**Excerpt provided**
============================================================
I'm going to make a leap and assume that metroStep
is a MCMC Metropolis-Hastings iteration.
The problem you have is that you want the MH steps to be Markovian, but simply sharing RandomGen
state, which is exactly what replicateM n metroStep
does, is insufficient. That only makes it so that each step is capable of being based on independent random variables. To compare, if the RandomGen
state weren't shared then immutability would guarantee that every metroStep
is identical.
So what you really need is something that has both RandomGen
state in order to provide an chain of psuedorandom numbers for generating independent variable samples and a fixed state so that at each step you can have P(x_i | theta, x_(i-1))
. We build a transformer stack to do this—I'll use the mtl
library and random-fu
because I just wrote an MCMC using those libraries a few days ago.
metroStep :: (MonadRandom m, MonadState StateSpace m) => m StateSpace
where StateSpace
is a point in state space including both observed an unobserved variables—it's every parameter on the right side of your likelihood function. Now, replicateM n metroStep :: (MonadRandom m, MonadState StateSpace m) => m [StateSpace]
is a list of Markov-sequential StateSpace
points.
Then we "run" a concrete version of this monad stack like this
do steps <- (`runRVar` StdRandom) . (`evalStateT` ss0) $ (replicateM n metroStep)
mapM_ print steps
============================================================
**Entries supplied**
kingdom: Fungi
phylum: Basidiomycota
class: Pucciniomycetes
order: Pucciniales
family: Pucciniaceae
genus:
============================================================
**Things to do**
• A. In the answer about Metropolis-Hastings steps, which two libraries does the writer say they will use to build the transformer stack?
• B. Transcribe the answer about Metropolis-Hastings steps word for word, from "The problem you" to "is identical.".

**Exercise answers**
• A. The mtl library and random-fu.

• B.
The problem you have is that you want the MH steps to be Markovian, but simply sharing RandomGen
state, which is exactly what replicateM n metroStep
does, is insufficient. That only makes it so that each step is capable of being based on independent random variables. To compare, if the RandomGen
state weren't shared then immutability would guarantee that every metroStep
is identical.